Running Sherpa and I drove to Logan Friday night after grandpa's party. We got there right at 9:00pm just in time to pick up our packets. I didn't know it when I made hotel reservations but packet pick up was at our hotel. Speaking of hotels, if you need a hotel in Logan the Marriott Springhill Suites is very nice.I laid out my running clothes so everything would be ready in the morning. We got up at 4:15 (3:15 CA time), got ready, ate breakfast at the hotel and went down to Merlin Olsen park to board our busses. When we got to the top there was just enough time to stand in the port a pot line and line up at the start. It was cold but not too bad, I had the black jersey in the picture over my regular shirt. Craig had told me this was a much harder marathon than St. George, he did it when he was doing the Grand Slam and didn't really have a good day. My goal was to do a 5 hour marathon and I fell short, way short. I figured if I kept my pace about 5.2-5.3 mph till about mile 20, I could slow down for the last part which is harder. I'm not sure what happened, my Garmin said I was at 5.2 average at mile 13, but the clock time was about 2:45, I was very discouraged, even subtracting for my chip time start I was off. I ran pretty well till we hit the bottom, the last 10 miles or so are flat/slightly uphill, you can see the Logan temple where the race ends but you still have 10 more miles. According to Milliseconds I was still on track for my 5 hour plus a few finish, but somehow in the last six miles I lost it. Literally and figuratively. The streets kept winding around zig zagging, my pace slowed to hardly a jog, the race walkers passed me and I thought I was still running. It took forever to finish, the last mile I wasn't sure I could go on, I had blisters, my legs felt like stumps and I was an emotional wreck. Then at mile 25.5 or so "I'm a Loser" by the Beatles came on my iPod, it was all I could do not to cry, I couldn't breathe, I just wanted to sit down on the curb and quit. I pulled out my earphones and just kept going and going, where was the finish line....You had to keep running down this street and still make two more turns, too many turns. Yeah I finished but I couldn't smile, I couldn't talk, I was pretty miserable. When we finished there was a nice shady spot for the runners to sit on the lawn, I wanted so bad to sit down, but even with Craig helping me I couldn't sit on the ground.

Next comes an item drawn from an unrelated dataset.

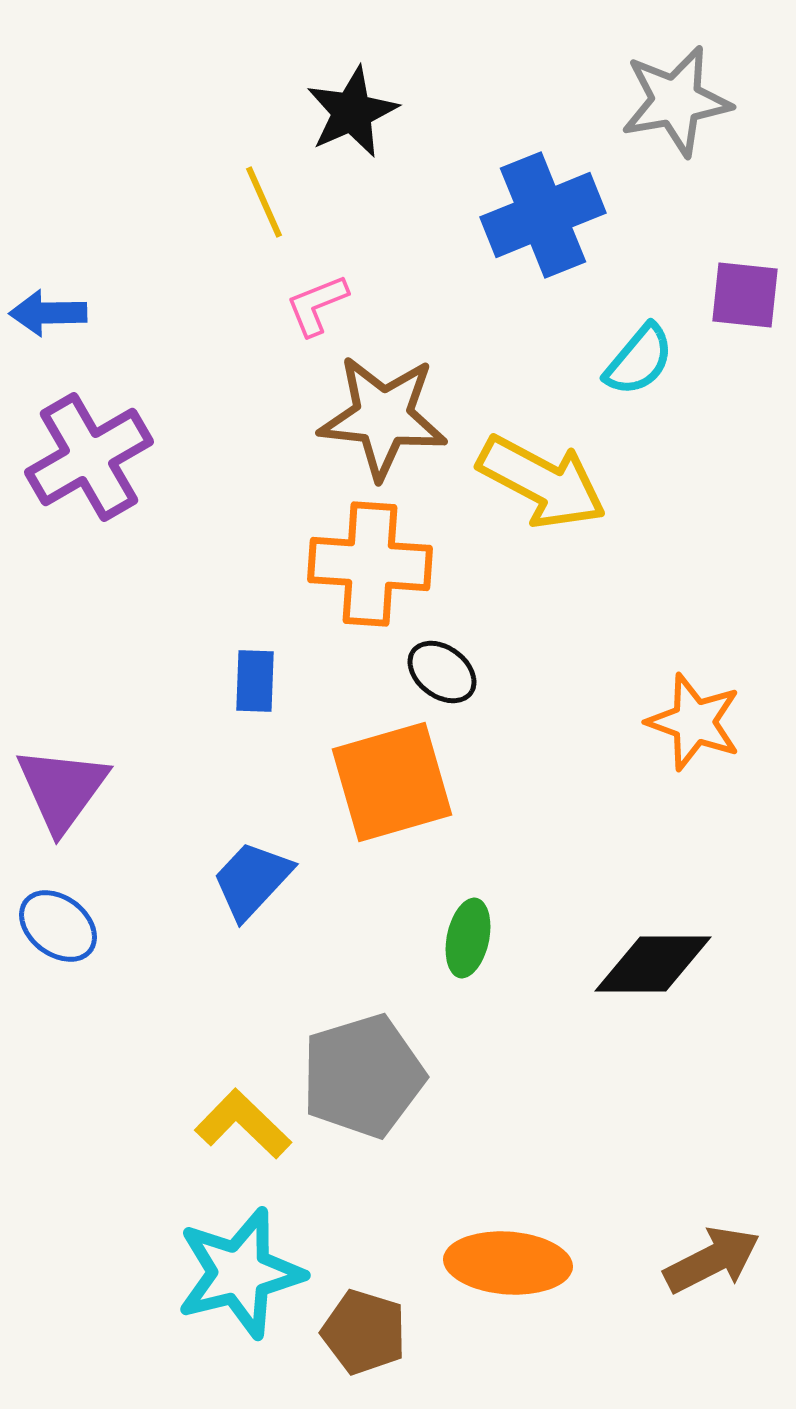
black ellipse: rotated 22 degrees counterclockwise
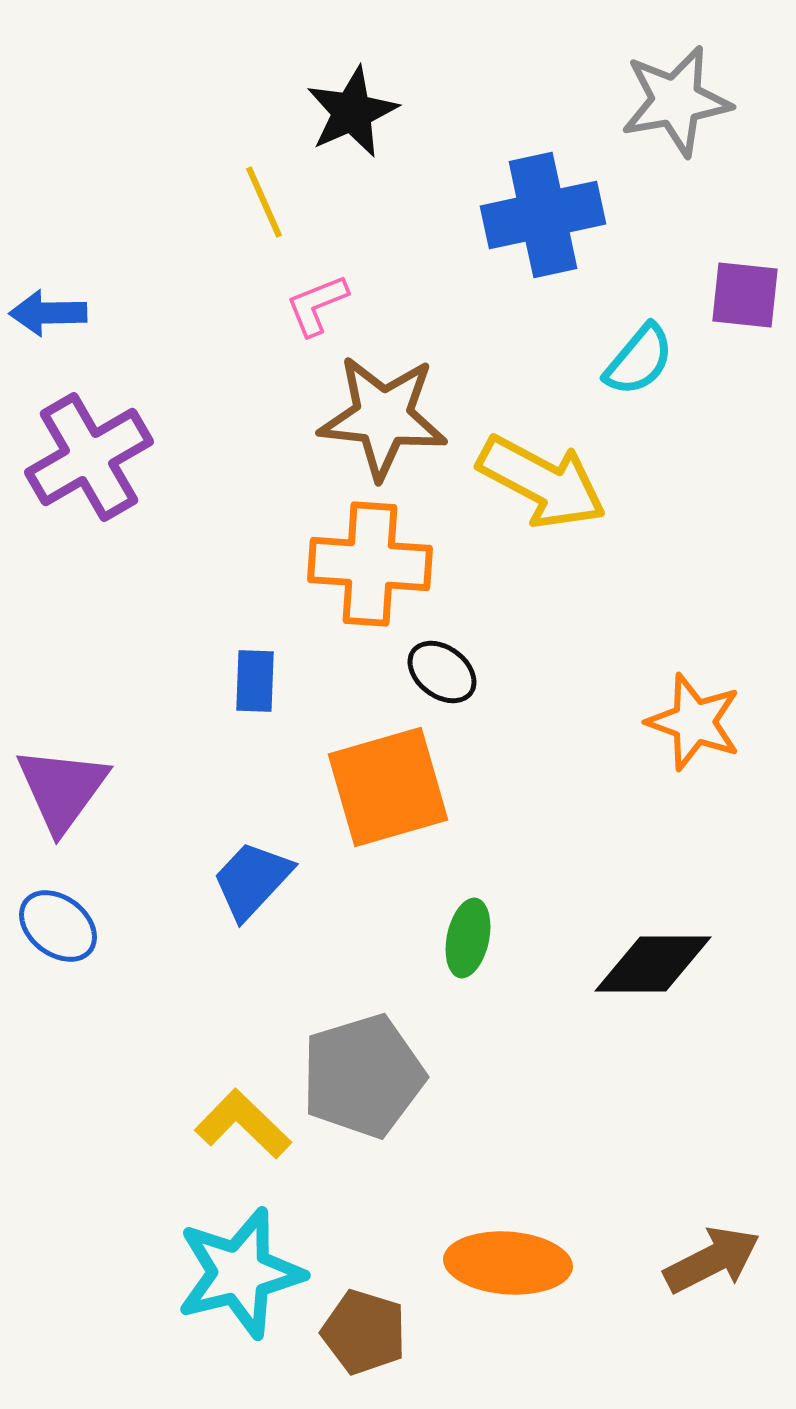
blue cross: rotated 10 degrees clockwise
orange square: moved 4 px left, 5 px down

I definitely felt the altitude at the start I could feel it, and at the end when I was getting a little too emotional I started having a hard time breathing which hasn't happened before. Craig had Motrin in his pocket for me but it had fallen out in the car and my IT band flared up and really hurt the last 10 or so miles. Maybe he left it in the car on purpose, at St. George last year when I told Kerri how much I had taken she said, "Mom! You're not a twenty year old guy!"
This is a scenic marathon, don't let the elevation profile fool you, the bottom part is very hard. I don't think I would do it again but that's only because I didn't have a great experience. I really was undertrained. As far as scenic and race management, I would have to give this race a thumbs up. I'll put some pictures up when I get them.